§ Task details:
Gather every line below that contains the word "colour".
begin
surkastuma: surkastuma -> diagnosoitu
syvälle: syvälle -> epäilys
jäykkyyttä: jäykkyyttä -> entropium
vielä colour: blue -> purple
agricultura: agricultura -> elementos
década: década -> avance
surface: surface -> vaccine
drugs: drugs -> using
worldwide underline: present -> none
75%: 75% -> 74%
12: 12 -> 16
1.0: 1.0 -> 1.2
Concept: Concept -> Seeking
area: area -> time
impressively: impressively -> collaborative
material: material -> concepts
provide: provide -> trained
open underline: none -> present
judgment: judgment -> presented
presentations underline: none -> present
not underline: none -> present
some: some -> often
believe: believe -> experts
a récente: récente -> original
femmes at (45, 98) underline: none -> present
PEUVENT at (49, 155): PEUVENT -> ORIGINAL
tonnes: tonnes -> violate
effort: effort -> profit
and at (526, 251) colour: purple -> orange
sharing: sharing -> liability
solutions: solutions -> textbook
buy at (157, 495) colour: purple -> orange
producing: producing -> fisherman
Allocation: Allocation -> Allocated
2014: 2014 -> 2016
end
§ Task output:
vielä colour: blue -> purple
and at (526, 251) colour: purple -> orange
buy at (157, 495) colour: purple -> orange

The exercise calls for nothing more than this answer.